Oakley remembered photographing a Ku Klux Klan meeting on the steps of Reese Phifer Hall, which was then known as the Union Building. He also attended a Klan cross burning at a local Episcopal church, and he said he experienced one dangerous encounter with the group.
“I was walking around in the crowd, when one of them called me by name and told me I’d better get out of there,” Oakley said. “He pulled up his robe a little and showed me a gun. I got out of there pretty fast after that.”
Oakley described the Klan leader as wearing the most beautiful, shiny, crimson robe he has ever seen. The rest of the members were dressed in white, and they all wore pointed head coverings. He managed to obtain several photographs, but the FBI later confiscated most of the film.
“It was wild,” Oakley said. “There were news reporters here from all over the world—places like the Netherlands, France and Africa. I remember it being very exciting for me, to meet all of these prominent news people that I had only seen on TV.”
A group of approximately 200 people, dressed in workmen’s clothes, surrounded Smith Hall and hurled rotten eggs at Lucy on Feb. 6, 1956. This was the last day Lucy would be able to attend classes.
Healy wrote that she had to sneak Lucy out the back door to drive her to Graves Hall for her next class. She recalled that eggs, rocks and mud were hurled at the car, and people were yelling, “get the n—-r.”
“It was an unfortunate thing that the mob did a great deal of damage to Ms. Healy’s car, though she did manage to get Lucy to what is now McLure Education Library facing University Boulevard,” Roberts said. “The mob was everywhere on campus. Dean [Louis] Corston asked me to escort some of the policemen to where Ms. Lucy was through an underground passageway.”
Healy suggested Lucy stay in the education building until the police said it was safe to leave.
“I went over to the Education Library and stayed with Mrs. Healy and Ms. Lucy in a small conference room on the second floor,” Roberts said. “We stayed there until mid-afternoon, when the mob finally cleared out enough so the state troopers could get Ms. Lucy out the back door of the building and into a car to go back to Birmingham.”

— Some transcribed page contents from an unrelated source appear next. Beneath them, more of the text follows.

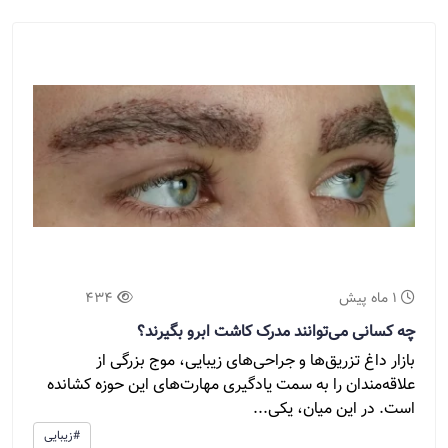
1 ماه پیش
434
چه کسانی می‌توانند مدرک کاشت ابرو بگیرند؟
بازار داغ تزریق‌ها و جراحی‌های زیبایی، موج بزرگی از
علاقه‌مندان را به سمت یادگیری مهارت‌های این حوزه کشانده
است. در این میان، یکی...
#زیبایی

Roberts recalled talking to Lucy during that time in the conference room, and he said she did not give any outward appearance of being frightened.
“She was concerned about a man who had driven her from Birmingham to the campus that morning,” Roberts recalled. “He had gone to meet a friend downtown, and she was worried, as we all were, that this man might come back to campus to pick her up at noon-time and the mob would do damage to his Cadillac.”
Roberts said Lucy told him she did not believe it was the students who were behaving so violently. She told him many of them had welcomed her on campus.
Regardless of who was actually responsible for the bedlam, the Board of Trustees voted for the indefinite suspension of Lucy on the grounds that the University administration could not keep her safe.
However, the first black president of the Student Government Association, Cleo Thomas, said he is not quite sure if this was a valid reason for kicking her off campus.
“If she had the courage to come, I can’t imagine they didn’t have the resources to protect her,” Thomas said. “Therein lies the tragedy. What have we ever done to challenge the mindset that would make it unsafe for a young girl to go to college?”
Thomas said he sees Lucy as a historic opening, in that she was the first black student to come to the Capstone.
“It was a bold first step that was ultimately rebuffed,” Thomas said. “Autherine Lucy was first. Autherine Lucy was heroic.”